■ Texto fuente
La historia de la humanidad, que
estructuralmente puede considerarse la
historia del desarrollo técnico de la misma (el
cual "tira" del resto de elementos que constituyen nuestra
existencia), siempre sujeto a interacción con acontecimientos que desbordan su
capacidad de previsión y control, nos revela la apertura progresiva de ese
espacio, que da lugar a sucesivas transformaciones. Sin embargo, dicho espacio,
que es el del espíritu (Geist), se toma a sí mismo
por cronológica y ontológicamente primero, e incluso autónomo respecto de la base material que
en todo momento lo está sosteniendo; la conciencia humana confunde causas con
efectos y cree que es el espíritu (divino o humano) lo que impulsa la historia
y da lugar a "concreciones materiales" suyas para lograr fines
determinados, cuando en realidad son éstas las que permiten que aquél surja y
se dedique a esa reorientación
teleológica que sólo a partir
de la satisfacción de las necesidades materiales (la transformación de materias
primas, la producción de energía, la fabricación de herramientas que facilitan
y hasta sustituyen el trabajo) y
dentro de sus límites es
posible.

■ Materiales del ejercicio

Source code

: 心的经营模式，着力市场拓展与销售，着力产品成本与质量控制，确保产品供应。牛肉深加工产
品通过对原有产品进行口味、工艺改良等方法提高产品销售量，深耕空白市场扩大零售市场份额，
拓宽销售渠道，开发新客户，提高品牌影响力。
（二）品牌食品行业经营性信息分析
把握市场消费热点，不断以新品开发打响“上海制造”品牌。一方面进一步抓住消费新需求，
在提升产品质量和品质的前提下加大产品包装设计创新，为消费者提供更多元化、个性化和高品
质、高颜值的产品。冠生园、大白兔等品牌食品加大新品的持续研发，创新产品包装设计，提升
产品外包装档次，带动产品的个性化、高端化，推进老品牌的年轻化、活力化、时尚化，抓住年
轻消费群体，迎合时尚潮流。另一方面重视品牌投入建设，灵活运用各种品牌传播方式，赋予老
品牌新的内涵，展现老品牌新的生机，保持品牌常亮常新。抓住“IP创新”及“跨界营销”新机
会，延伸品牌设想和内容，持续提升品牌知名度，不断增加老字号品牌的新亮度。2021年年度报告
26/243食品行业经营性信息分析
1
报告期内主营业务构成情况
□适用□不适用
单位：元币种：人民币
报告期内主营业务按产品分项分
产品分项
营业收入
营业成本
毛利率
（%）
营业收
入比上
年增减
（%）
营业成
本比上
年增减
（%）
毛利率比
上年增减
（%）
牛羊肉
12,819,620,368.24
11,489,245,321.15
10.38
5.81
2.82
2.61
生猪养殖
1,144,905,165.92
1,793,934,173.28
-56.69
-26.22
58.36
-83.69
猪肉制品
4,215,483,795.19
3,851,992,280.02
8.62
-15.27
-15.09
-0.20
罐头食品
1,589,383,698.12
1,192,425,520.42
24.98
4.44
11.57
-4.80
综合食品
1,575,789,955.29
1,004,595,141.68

■ Tareas
A - Enumera las necesidades materiales que el texto fuente menciona entre paréntesis después de «la satisfacción de las necesidades materiales».
B - Devuelve cada línea de las entradas en la que aparezca la cadena "带动产品的个性化".

■ Respuestas
A -
- la transformación de materias primas
- la producción de energía
- la fabricación de herramientas que facilitan y hasta sustituyen el trabajo

B -
产品外包装档次，带动产品的个性化、高端化，推进老品牌的年轻化、活力化、时尚化，抓住年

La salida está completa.